Le fracas lourd des genoux heurtant le sol dur résonna dans l'air. Le visage du vieillard se vida instantanément de son sang, une sueur froide grosses comme des perles perlait sur son front et ruisselait le long de ses joues.
Son cœur battait la chamade, empli de terreur, tandis qu'il fixait la femme en robe bleue devant lui, le désespoir montant dans ses yeux.
Ceux qui l'avaient précédé s'étaient vu abolir leur culture ou avaient été laissés pour morts, grièvement blessés. Quant à lui, la mort semblait inévitable. Cette pensée le remplissait d'une amère rancœur, pourtant il était totalement impuissant.
Car à cet instant, il comprit clairement que la puissance de cette femme surpassait de loin la leur. Leur propre aura n'exerçait sur elle aucune pression. Au contraire, dès que son aura se manifesta, ils n'osèrent même pas respirer, contraints de s'agenouiller malgré eux.
lança un regard glacial au vieillard à terre. D'un revers de manche, elle projeta les gardes qui s'avançaient. Simultanément, elle ordonna : « Saisissez-les. » Son regard se porta avec indifférence sur le capitaine des gardes secrets de la famille Song.
« Oui. » Presque par instinct, le capitaine des gardes secrets des Song répondit. À peine les mots franchis ses lèvres, il se figea, jetant un coup d'œil à leur maîtresse. Ne voyant aucune réaction de sa part, il s'élança promptement pour saisir les gardes.

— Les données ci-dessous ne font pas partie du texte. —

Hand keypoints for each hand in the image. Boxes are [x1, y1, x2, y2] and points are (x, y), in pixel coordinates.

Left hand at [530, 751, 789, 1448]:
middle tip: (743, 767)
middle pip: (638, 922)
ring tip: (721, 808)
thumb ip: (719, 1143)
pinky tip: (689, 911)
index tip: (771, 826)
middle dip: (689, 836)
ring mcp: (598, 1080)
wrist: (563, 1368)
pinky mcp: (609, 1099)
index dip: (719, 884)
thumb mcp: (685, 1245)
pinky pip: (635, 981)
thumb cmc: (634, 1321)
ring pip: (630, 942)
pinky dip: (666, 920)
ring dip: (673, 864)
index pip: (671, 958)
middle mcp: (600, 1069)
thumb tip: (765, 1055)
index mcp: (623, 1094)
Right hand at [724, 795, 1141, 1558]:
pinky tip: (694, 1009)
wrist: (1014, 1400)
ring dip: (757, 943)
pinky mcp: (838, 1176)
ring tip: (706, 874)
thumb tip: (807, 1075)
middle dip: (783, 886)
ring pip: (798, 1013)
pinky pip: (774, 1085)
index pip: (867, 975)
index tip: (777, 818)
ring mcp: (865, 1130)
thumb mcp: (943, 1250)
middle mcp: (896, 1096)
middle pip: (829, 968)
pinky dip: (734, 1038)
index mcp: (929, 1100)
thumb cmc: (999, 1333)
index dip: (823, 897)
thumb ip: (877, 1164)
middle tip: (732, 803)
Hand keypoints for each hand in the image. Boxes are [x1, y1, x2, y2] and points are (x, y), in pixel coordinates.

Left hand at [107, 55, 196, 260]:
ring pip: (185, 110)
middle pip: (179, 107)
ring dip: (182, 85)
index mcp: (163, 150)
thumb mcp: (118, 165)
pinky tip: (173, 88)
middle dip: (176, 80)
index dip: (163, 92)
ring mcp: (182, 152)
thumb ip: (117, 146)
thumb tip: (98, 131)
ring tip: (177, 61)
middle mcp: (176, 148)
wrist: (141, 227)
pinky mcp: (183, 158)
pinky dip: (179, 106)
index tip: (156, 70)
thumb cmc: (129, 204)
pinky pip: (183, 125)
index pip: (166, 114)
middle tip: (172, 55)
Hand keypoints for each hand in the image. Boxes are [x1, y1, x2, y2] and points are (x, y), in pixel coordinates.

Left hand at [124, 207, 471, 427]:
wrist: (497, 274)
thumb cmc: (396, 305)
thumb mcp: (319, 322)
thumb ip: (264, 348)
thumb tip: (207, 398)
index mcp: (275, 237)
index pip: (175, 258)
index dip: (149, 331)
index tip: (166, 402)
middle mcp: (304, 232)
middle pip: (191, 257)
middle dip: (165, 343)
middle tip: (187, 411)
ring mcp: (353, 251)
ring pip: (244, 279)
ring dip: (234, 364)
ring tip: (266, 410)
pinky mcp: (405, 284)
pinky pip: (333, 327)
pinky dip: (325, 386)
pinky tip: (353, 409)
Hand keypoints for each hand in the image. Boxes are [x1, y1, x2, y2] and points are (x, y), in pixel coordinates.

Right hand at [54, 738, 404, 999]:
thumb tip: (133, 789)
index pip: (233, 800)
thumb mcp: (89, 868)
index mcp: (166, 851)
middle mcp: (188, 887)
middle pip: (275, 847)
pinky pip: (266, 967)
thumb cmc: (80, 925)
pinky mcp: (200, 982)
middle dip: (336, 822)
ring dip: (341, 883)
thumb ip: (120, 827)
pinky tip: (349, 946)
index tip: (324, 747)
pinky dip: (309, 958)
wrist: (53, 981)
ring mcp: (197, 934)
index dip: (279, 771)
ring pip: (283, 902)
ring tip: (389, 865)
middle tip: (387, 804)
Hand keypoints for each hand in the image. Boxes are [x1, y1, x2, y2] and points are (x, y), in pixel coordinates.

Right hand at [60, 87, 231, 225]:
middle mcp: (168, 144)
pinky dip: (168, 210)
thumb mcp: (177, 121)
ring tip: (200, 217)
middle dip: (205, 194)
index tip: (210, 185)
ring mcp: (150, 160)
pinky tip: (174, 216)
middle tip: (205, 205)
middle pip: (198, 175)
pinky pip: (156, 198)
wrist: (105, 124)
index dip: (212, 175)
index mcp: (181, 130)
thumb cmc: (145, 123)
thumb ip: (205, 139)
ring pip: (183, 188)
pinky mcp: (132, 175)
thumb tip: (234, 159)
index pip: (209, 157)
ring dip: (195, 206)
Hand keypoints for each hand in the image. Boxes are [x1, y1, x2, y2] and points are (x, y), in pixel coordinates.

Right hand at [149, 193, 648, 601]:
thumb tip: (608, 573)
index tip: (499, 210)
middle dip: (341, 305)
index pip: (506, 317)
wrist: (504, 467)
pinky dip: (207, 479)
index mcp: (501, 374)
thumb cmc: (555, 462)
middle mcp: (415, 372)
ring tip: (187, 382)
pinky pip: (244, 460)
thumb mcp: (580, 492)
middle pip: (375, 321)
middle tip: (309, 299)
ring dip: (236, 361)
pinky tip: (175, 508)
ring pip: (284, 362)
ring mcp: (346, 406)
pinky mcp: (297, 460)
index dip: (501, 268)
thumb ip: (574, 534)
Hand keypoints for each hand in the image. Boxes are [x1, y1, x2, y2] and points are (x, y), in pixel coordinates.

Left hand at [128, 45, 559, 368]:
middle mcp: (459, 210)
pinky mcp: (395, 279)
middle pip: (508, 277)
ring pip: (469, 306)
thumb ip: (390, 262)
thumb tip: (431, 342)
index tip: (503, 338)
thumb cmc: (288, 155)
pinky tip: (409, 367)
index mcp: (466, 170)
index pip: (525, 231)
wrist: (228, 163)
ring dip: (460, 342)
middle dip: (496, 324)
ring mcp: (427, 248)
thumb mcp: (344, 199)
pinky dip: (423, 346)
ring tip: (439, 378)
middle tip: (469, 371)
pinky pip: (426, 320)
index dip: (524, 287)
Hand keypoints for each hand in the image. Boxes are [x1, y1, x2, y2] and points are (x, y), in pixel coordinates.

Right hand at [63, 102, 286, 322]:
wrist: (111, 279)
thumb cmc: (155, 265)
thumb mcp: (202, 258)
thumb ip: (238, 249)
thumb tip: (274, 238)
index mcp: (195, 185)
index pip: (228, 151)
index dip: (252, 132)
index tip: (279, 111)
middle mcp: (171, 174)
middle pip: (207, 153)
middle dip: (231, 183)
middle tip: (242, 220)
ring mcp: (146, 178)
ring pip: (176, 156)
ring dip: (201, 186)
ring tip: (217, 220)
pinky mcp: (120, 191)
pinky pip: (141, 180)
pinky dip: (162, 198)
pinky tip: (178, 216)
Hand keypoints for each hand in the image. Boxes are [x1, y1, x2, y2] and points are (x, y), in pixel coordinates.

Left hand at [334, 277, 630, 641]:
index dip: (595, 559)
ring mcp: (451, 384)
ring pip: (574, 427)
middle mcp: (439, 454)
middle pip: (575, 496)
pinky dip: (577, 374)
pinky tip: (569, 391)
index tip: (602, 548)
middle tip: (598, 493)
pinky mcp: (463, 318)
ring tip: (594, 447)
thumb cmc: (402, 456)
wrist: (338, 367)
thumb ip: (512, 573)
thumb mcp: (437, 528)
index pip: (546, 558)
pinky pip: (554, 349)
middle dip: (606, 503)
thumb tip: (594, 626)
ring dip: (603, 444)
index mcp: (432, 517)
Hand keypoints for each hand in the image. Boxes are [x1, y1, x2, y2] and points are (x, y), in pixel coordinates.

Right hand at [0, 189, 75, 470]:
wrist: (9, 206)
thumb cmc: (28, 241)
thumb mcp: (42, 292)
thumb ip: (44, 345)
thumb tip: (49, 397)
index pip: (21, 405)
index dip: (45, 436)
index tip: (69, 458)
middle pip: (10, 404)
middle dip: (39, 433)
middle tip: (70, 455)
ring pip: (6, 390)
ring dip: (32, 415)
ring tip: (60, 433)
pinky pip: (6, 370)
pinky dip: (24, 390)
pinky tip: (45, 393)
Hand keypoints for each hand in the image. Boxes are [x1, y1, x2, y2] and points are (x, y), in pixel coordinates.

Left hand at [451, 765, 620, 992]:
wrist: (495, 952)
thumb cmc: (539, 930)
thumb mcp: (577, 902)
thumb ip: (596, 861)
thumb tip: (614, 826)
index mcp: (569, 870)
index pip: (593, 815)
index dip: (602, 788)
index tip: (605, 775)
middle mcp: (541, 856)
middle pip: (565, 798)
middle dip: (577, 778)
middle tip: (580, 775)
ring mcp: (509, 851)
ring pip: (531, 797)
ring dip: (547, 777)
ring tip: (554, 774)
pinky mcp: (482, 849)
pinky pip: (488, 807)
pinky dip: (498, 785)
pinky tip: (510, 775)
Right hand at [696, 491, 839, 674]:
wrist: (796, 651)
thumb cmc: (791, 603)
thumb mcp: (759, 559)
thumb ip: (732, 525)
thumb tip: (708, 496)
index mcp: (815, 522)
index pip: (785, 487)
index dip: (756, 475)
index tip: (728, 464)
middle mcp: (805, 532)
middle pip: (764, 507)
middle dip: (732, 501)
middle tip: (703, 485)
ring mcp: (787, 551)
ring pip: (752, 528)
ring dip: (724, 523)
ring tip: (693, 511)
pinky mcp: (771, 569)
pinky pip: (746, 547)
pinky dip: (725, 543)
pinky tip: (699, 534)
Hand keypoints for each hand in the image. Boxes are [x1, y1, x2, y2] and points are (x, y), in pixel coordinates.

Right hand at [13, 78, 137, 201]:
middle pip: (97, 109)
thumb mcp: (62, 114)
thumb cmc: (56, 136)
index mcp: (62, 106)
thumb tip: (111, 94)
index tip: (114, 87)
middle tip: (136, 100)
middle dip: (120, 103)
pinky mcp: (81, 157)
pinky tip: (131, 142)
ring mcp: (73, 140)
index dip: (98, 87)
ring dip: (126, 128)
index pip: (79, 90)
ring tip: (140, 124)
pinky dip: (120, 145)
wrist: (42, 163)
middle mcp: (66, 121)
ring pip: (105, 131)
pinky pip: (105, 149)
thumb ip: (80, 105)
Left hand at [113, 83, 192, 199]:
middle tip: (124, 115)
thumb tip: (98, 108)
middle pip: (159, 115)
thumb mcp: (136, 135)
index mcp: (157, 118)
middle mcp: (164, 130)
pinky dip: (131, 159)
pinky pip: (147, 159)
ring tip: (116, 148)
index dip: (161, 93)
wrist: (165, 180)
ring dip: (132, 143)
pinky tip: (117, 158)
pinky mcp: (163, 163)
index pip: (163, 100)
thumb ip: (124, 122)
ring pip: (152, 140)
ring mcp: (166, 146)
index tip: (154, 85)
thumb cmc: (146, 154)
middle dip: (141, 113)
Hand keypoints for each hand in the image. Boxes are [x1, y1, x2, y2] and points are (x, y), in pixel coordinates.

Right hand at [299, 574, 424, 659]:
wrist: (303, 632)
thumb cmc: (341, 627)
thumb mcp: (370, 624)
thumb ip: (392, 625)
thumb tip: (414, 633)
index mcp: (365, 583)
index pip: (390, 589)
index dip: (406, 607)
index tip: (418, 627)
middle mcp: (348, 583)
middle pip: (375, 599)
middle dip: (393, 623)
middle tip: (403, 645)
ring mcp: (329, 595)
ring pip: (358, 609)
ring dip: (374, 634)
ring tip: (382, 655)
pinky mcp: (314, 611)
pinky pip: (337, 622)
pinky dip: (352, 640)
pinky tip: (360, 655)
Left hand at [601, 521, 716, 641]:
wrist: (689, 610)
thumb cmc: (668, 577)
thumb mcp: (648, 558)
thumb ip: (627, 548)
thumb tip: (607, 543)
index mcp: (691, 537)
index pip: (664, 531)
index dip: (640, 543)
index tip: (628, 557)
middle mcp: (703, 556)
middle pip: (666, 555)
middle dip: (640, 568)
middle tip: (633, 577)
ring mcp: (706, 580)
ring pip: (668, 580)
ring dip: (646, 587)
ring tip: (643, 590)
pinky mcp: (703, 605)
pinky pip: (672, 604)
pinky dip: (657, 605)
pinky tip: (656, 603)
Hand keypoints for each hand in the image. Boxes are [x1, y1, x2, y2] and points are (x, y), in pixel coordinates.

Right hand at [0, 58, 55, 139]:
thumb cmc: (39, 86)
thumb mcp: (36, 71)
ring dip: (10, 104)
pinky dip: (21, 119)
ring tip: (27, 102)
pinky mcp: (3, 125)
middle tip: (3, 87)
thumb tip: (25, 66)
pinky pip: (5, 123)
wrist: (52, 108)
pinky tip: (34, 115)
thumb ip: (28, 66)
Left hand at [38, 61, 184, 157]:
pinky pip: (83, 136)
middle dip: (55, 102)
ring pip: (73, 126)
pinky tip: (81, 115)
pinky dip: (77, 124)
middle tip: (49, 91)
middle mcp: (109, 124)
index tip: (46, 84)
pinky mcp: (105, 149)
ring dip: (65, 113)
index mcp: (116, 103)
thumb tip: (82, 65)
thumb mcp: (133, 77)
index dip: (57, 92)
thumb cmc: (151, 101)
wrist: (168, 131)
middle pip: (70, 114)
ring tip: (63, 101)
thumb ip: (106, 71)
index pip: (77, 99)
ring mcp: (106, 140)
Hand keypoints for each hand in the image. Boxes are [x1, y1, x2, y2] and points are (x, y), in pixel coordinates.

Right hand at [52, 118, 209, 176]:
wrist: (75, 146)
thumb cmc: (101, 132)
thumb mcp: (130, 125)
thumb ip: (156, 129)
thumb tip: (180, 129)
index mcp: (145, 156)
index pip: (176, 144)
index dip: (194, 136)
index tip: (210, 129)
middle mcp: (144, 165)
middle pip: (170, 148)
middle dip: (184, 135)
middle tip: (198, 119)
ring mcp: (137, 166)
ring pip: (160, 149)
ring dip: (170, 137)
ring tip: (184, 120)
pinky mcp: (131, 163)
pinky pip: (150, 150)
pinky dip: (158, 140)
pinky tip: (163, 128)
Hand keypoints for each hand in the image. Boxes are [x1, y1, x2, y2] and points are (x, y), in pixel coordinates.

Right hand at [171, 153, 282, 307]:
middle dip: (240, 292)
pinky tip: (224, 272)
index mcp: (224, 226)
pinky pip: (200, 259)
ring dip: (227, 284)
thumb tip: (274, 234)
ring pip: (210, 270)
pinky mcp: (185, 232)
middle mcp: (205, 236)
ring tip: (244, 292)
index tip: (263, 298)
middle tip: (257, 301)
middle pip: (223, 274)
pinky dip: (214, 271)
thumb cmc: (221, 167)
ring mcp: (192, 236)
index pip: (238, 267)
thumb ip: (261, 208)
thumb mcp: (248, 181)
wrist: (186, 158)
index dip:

« Je vous laisse la vie pour deux raisons : d'abord, je refuse de souiller cette cour de sang ; ensuite, j'ai besoin que vous portiez un message — dites au Patriarche de la famille Cheng de venir personnellement présenter d'importants cadeaux en guise d'excuses, sinon je ne hésiterai pas à vous faire souffrir ! »
Sur ces mots, elle balaya à nouveau sa manche. L'homme agenouillé au sol fut violemment projeté, s'écrasant auprès du vieillard dans le coin.
Les membres de la famille Song n'eurent même pas le temps de parler. Plus exactement, ils étaient restés pétrifiés de stupeur dès l'apparition de la femme vêtue de vert. Qui était-elle ? Comment osait-elle ? Et comment avait-elle pu les réduire si aisément au bord de la mort, les laissant totalement incapables de résister ?
« Jetez-les hors du Manoir Song. » Ordonna Dame Song.
« Oui, Madame ! » Les gardes de l'ombre s'exécutèrent, traînant prestement les hommes hors du domaine.
Elle commanda ensuite à des servantes de nettoyer la cour, effaçant toute trace de sang avec minutie.
Les anciens de la famille Song, les autres membres et les gardes de l'ombre observèrent la scène dans un silence stupéfait. Ils s'attendaient à un combat acharné, peut-être même à devoir intervenir eux-mêmes. Pourtant, soudain, ils eurent l'impression de n'avoir été là que pour faire nombre, totalement inutiles.
Sous le couvert de la nuit, tandis que les gardes de la famille Cheng, écartés, emmenaient les mourants, les gardes secrets des Song dépêchèrent un ou deux hommes pour les suivre en secret.
De retour dans la cour principale, se tourna vers Dame Song et dit : « Maintenant qu'on les a chassés, il n'y devrait pas avoir de problèmes pour l'instant. Faites vérifier par quelqu'un ce qui arrive à cette femme dans la pièce. Je vous laisse le reste. Je vais me reposer. »
Sur ces mots, elle agita la main et s'éloigna d'un pas décidé vers la sortie, avec l'intention de regagner ses quartiers pour dormir.
Après son départ, le Vieux Prédécesseur de la famille Song s'approcha avec les autres et demanda : « Qui est-elle ? Comment s'est-elle mêlée de tout cela ? Maintenant que les anciens de la famille Cheng ont été dépouillés de leur culture et grièvement blessés, qui ose exiger que les Cheng viennent s'excuser ? Est-ce seulement possible ? Je crains que notre famille Song n'ait soulevé un énorme gâchis cette fois-ci. »
Les anciens secouèrent la tête et poussèrent de doux soupirs. En repensant aux événements de la nuit, leur humeur s'alourdissait de plus en plus.